In the run-up to the Iraqi election, there were are a lot of reports of violence in Iraq. This morning, I went over the latest Brooking's Iraq Index, to see if there was much of a sign of statistically material deterioration. I only report here on indices were there are data at least through February. (The reason for my interest is because I am tracking the chances of success of the al-Shahristani plan for development of Iraq's oil sector, and the greatest risk to it is probably a breakdown in the stability of the country).
Here are overall attacks on coalition forces and the Iraqi government and infrastructure sectors through the week of 2/26/10:
There does appear to be a slightly increasing pattern of attacks since fall of 2009, however, it does not look very serious at this point.
Iraqi military and police killed includes data through March 10th:
Next is multiple fatality bombings, and then number of killed and wounded in multiple fatality bombings (both with data through March 10th):
The pattern here appears to be that there was a material increase in bombings in the second half of 2009, which largely subsided again in 2010.
US troop fatalities through March 10th, 2010:
Finally, this last graph shows the ongoing drawdown in US and other foreign troops in the country (through February 2010):
The drawdown began under Bush of course, but it does seem to have accelerated under Obama.
Of course, future stability may be heavily influenced by the results of the election.
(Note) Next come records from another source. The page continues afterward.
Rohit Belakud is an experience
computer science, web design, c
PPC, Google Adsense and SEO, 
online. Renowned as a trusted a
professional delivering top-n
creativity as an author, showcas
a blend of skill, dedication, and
The situation at the moment is that the Allawi coalition looks to be slightly ahead of the Maliki coalition (with 95% of votes counted), and Maliki is calling for a recount:
Iraq's election commission has dismissed calls from Nouri al-Maliki, the prime minister, for all of the votes in the March 7 parliamentary election to be recounted by hand.
Faraj al-Haidari, the Independent High Electoral Commission [IHEC] chief, said on Sunday that for a full manual recount to take place, there would have to be evidence of serious electoral fraud, and none had been provided.
"They are asking for a manual recount, that is like asking for a re-run of the entire election. If they don't accept that we are running the best election software in the world then how are they going to believe in pen and paper," he said.
"If they have doubts and think that there are errors, they can ask us to hold recounts at particular centres, but not across all of Iraq."
A statement from al-Maliki's office earlier on Sunday called for the recount to "preserve political stability and to avoid a deterioration of security and a return of violence which was quelled after much effort and loss of blood".
"March 7 was a big step for democracy in Iraq," the statement said.
"But many political entities are now demanding a recount by hand. This is to protect democracy and to preserve the legitimacy of the electoral process."